Para Vox, esta inacción constituye una dejación de funciones del Gobierno de Sánchez. Aunque Madrid alega que el Tratado de Utrecht de 1713 no cedió aguas territoriales a la colonia, la realidad es que Eastside se construye sobre un espacio que España reclama como propio y, además, sobre la Zona de Especial Conservación Estrecho Oriental, protegida por la Red Natura 2000. La Fiscalía de Algeciras abrió diligencias en abril de 2025 al apreciar indicios de ilícito penal en los rellenos, pero sin una voluntad política firme, el procedimiento judicial no basta para detener las máquinas.
El acuerdo sobre Gibraltar ignora deliberadamente la ampliación ilegal del Peñón mientras el Gobierno se escuda en protestas diplomáticas sin consecuencias prácticas.
El silencio del tratado beneficia a Gibraltar y expone la debilidad de la posición española
Que Eastside no aparezca en el texto del pacto supone, en la práctica, un aval indirecto a la estrategia del Peñón de modificar el terreno antes de negociar. Ningún apartado del acuerdo establece obligaciones para detener los rellenos o revertir la obra. Aceptar el marco sin resolverlo consolida las ganancias territoriales de facto.

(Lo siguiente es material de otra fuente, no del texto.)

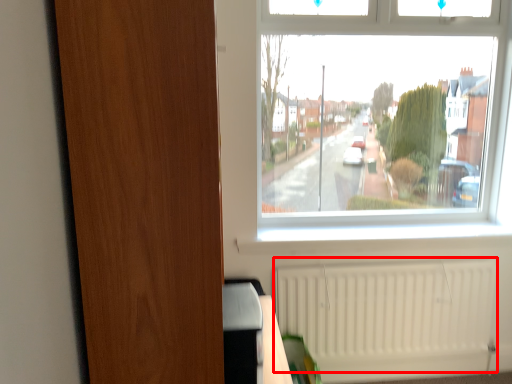
Question: From the image's perspective, considering the relative positions of radiator (annotated by the red box) and screen door in the image provided, where is radiator (annotated by the red box) located with respect to the staircase?

Choices:
 (A) below
 (B) above

Answer: (A)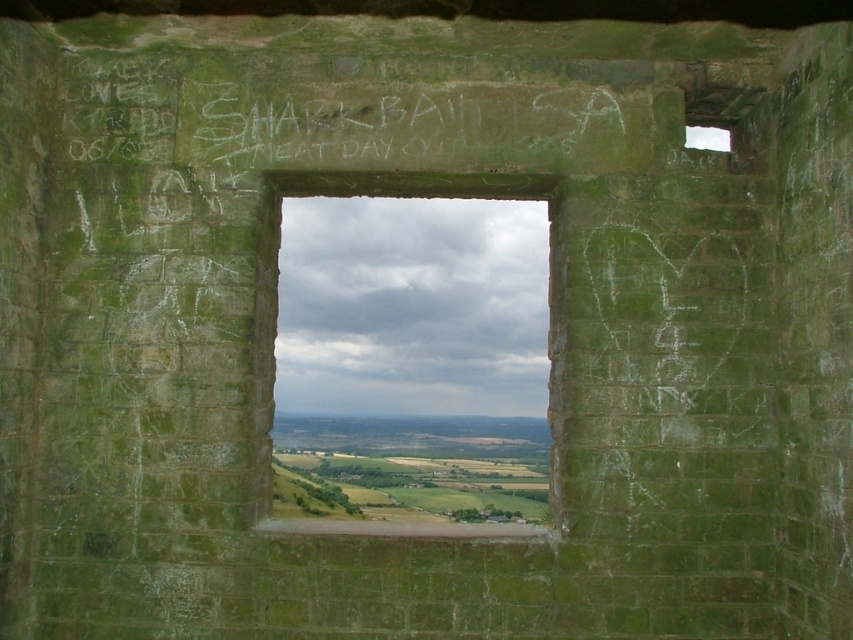
You are an architect designing a new historical building and want to place a window in the same position as the green stone window at center. What are the coordinates for the center of the window?

The coordinates for the center of the green stone window at center are at point [413,307].

You are an art restorer examining the green stone window at center and the white chalk graffiti at center. Which object is positioned higher in the scene?

The white chalk graffiti at center is positioned higher than the green stone window at center because the green stone window at center is located below it.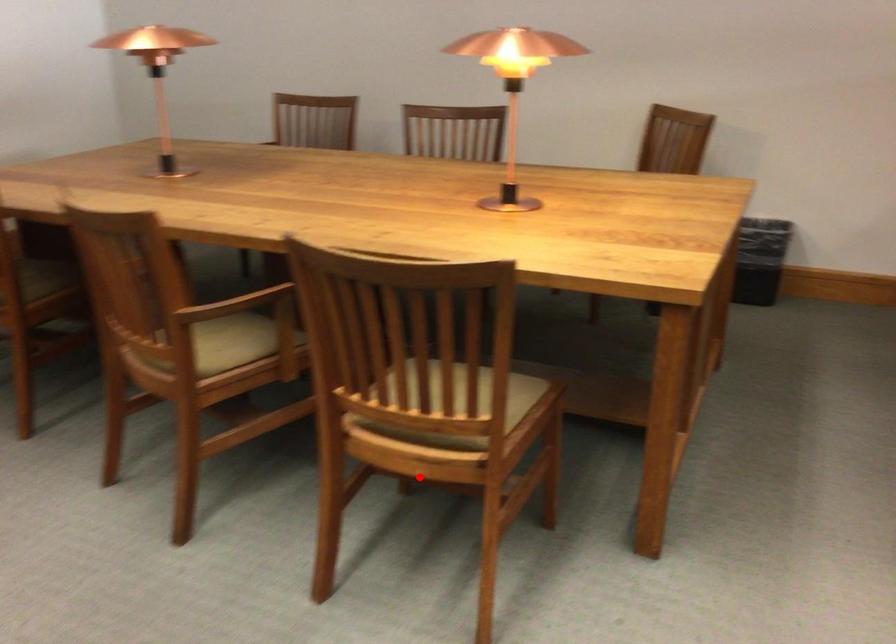
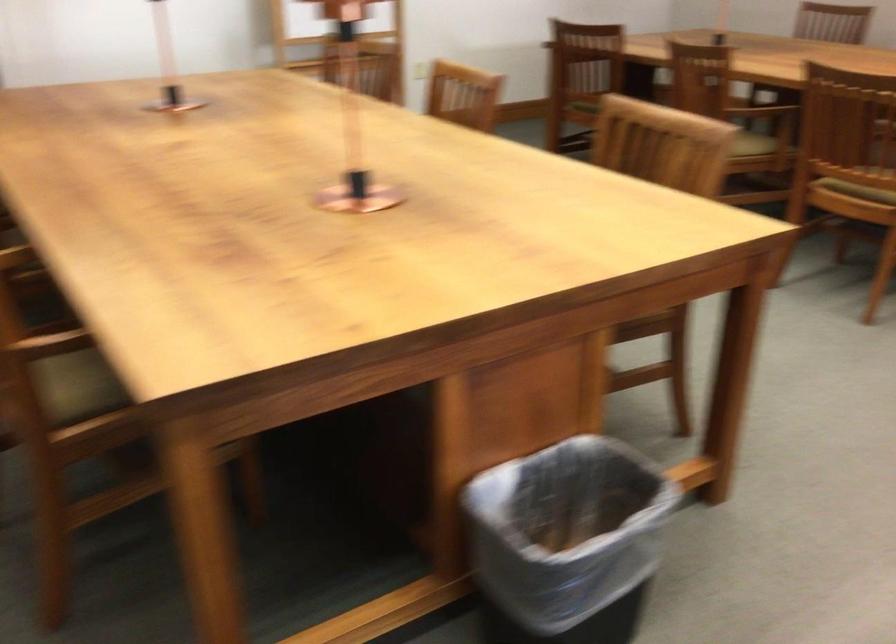
Question: I am providing you with two images of the same scene from different viewpoints. Image1 has a red point marked. In image2, the corresponding 3D location appears at what relative position? Reply with the corresponding letter.

Choices:
 (A) Closer
 (B) Farther

Answer: (B)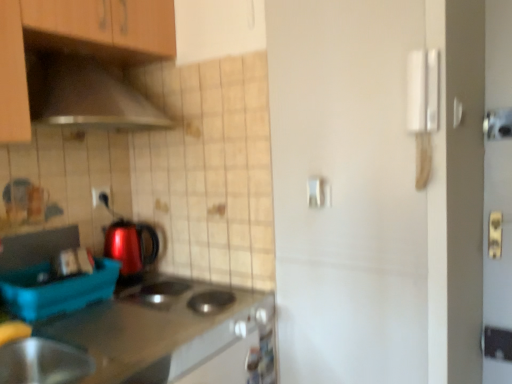
Question: From the image's perspective, is shiny plastic kettle at center-left located above or below blue plastic container at lower left?

Choices:
 (A) below
 (B) above

Answer: (B)

Question: In the image, is shiny plastic kettle at center-left on the left side or the right side of blue plastic container at lower left?

Choices:
 (A) left
 (B) right

Answer: (B)

Question: Estimate the real-world distances between objects in this image. Which object is farther from the wooden cabinet at upper left?

Choices:
 (A) metallic stainless steel countertop at lower left
 (B) matte black outlet at center
 (C) metallic stainless steel bowl at lower left
 (D) white plastic door handle at upper right, the 2th door handle in the bottom-to-top sequence
 (E) white matte door handle at center, which appears as the second door handle when viewed from the top

Answer: (D)

Question: Based on their relative distances, which object is nearer to the metallic stainless steel bowl at lower left?

Choices:
 (A) blue plastic container at lower left
 (B) matte black outlet at center
 (C) metallic stainless steel countertop at lower left
 (D) shiny plastic kettle at center-left
 (E) white plastic door handle at upper right, which appears as the 1th door handle when viewed from the top

Answer: (A)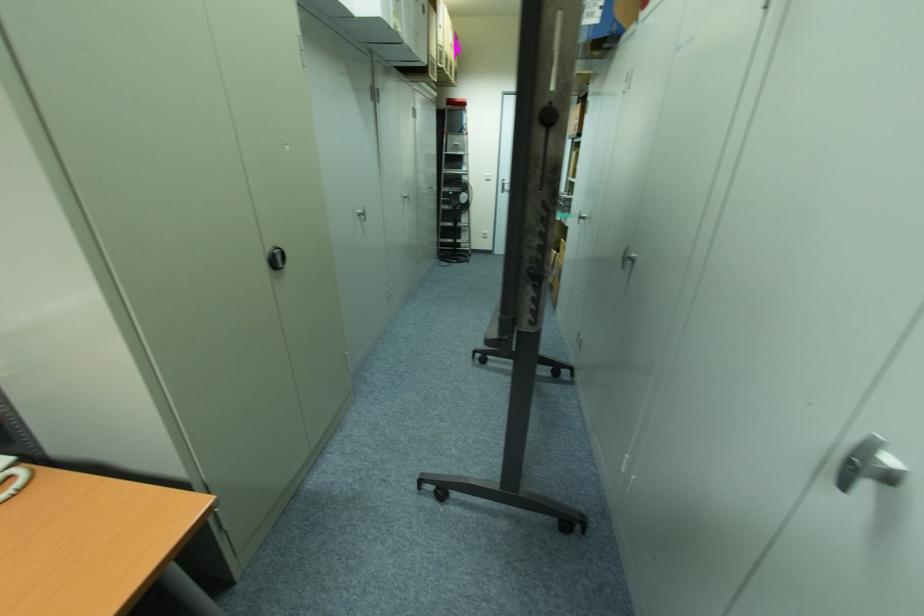
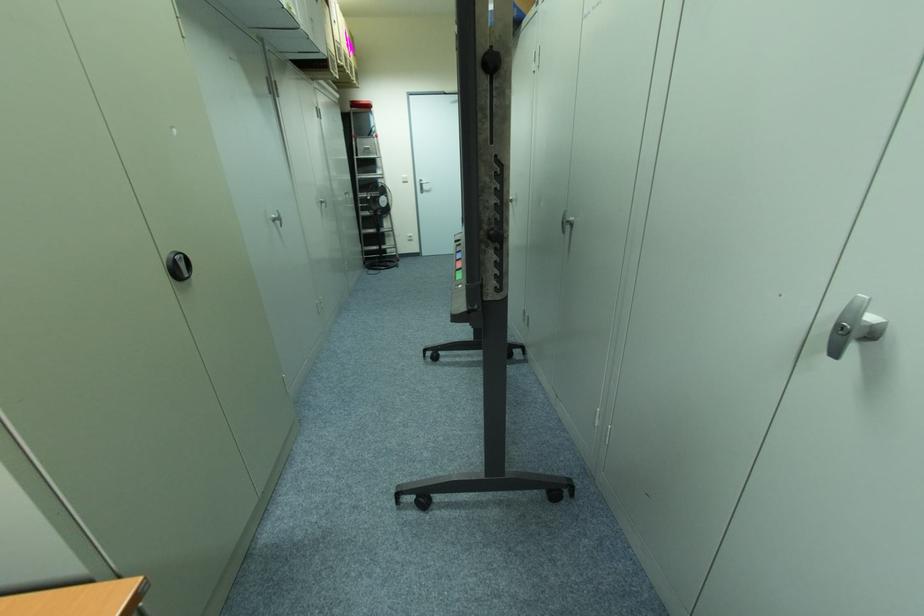
Which direction would the cameraman need to move to produce the second image?

The cameraman moved toward left, forward.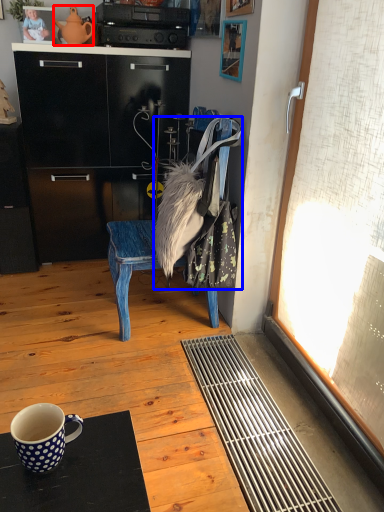
Question: Which of the following is the farthest to the observer, teapot (highlighted by a red box) or handbag (highlighted by a blue box)?

Choices:
 (A) teapot
 (B) handbag

Answer: (A)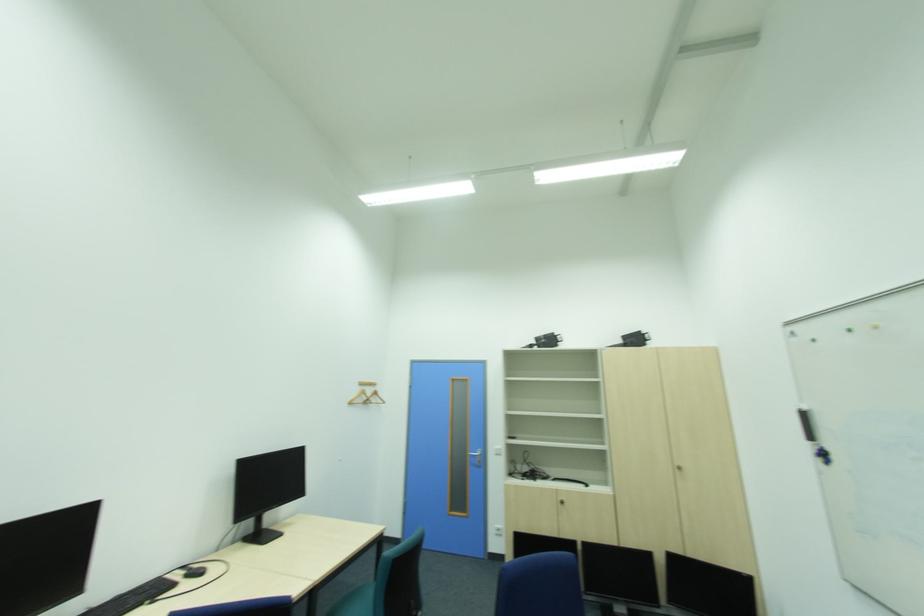
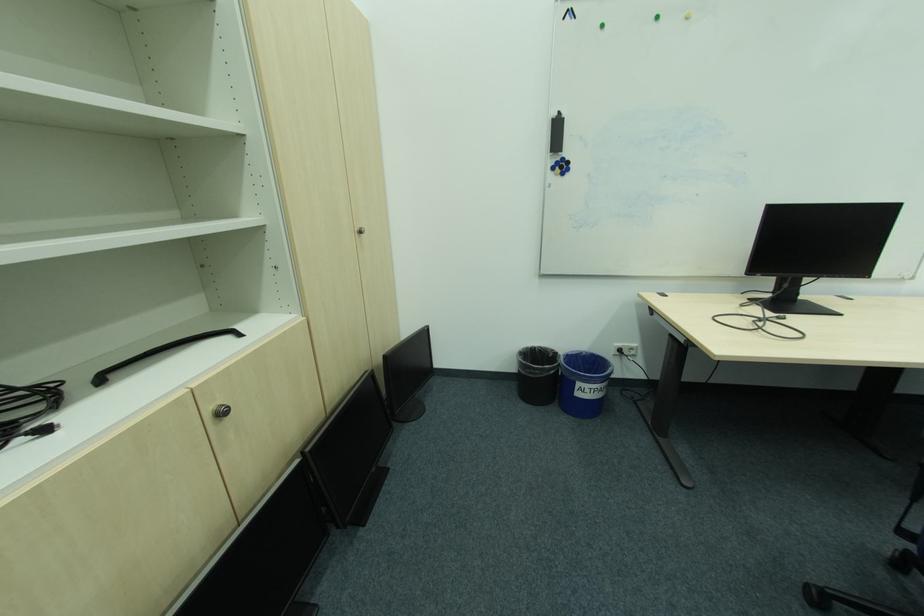
In the second image, find the point that corresponds to (x=568, y=503) in the first image.

(227, 415)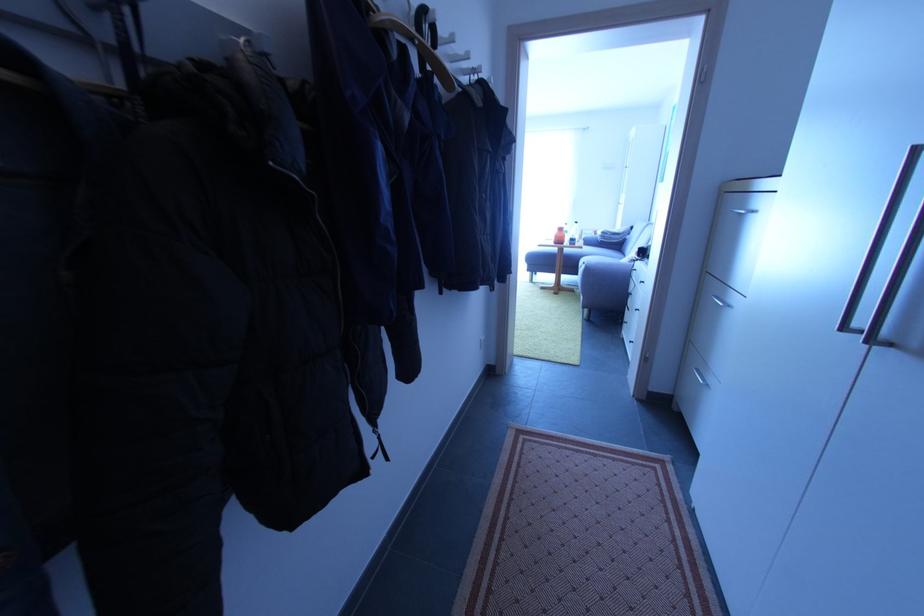
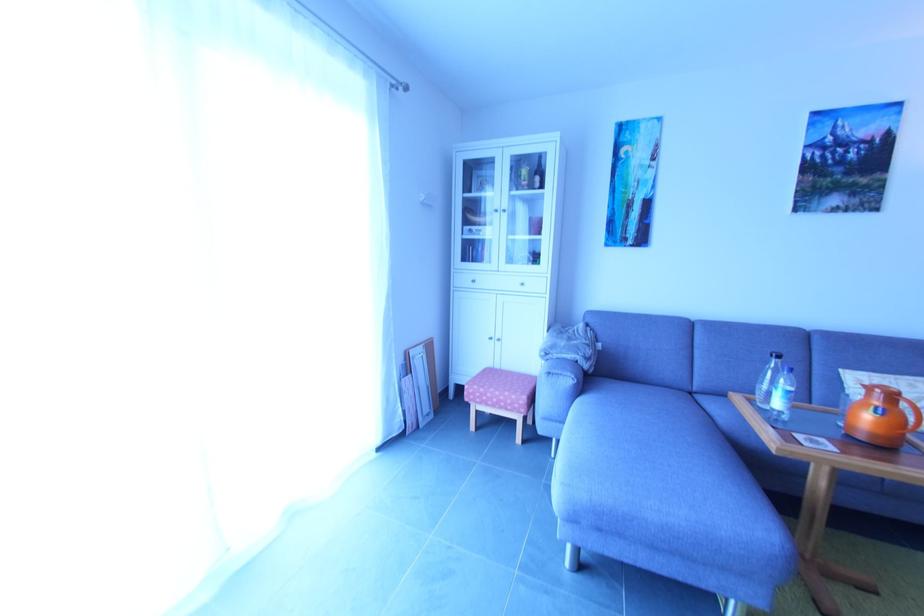
In the second image, find the point that corresponds to point 584,235 in the first image.

(406, 362)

La ausencia de compromisos concretos deja a España en una posición precaria: el discurso jurídico no frena las máquinas. La denuncia de Vox fuerza al Ejecutivo a explicar por qué permitió que un tema de esta envergadura quedase fuera de la negociación principal, precisamente cuando más necesario era fijar límites claros.
Abascal relaciona expresamente este silencio con la seguridad de Ceuta y Melilla, una línea argumental que conecta con uno de los temores históricos de la opinión pública española. En el tablero político, Vox pretende colocar al Gobierno ante una contradicción difícil de gestionar y deja expuesto al PP, que ha mantenido un perfil bajo sobre el acuerdo, a tener que definirse.
La estrategia de Vox: soberanía como bandera frente al Gobierno y presión al PP
Desde una perspectiva estratégica, la denuncia de Abascal no es un gesto aislado. Vox viene señalando desde hace años el abandono de las reclamaciones sobre Gibraltar y la falta de firmeza en la defensa de Ceuta y Melilla. La referencia al Eastside refuerza el perfil del partido como única fuerza política dispuesta a enfrentar la cesión de soberanía, coloca al PP en la tesitura de tener que elegir entre apoyar el silencio del Gobierno o alinearse con la denuncia, y moviliza a un electorado sensible a las cuestiones de integridad nacional.
El contexto electoral amplifica el impacto del mensaje. Vox quiere marcar distancias con el PP antes de que las negociaciones para futuras investiduras obliguen a cerrar acuerdos. Un asunto como Eastside permite al partido exhibir coherencia sin forzar el discurso. Además, el tratado deberá ser ratificado en los próximos meses, lo que abrirá oportunidades parlamentarias para preguntas e iniciativas que mantengan viva la denuncia. La dirección confía en que la constatación de los hechos —las grúas trabajando mientras el pacto calla— hará insostenible la defensa gubernamental.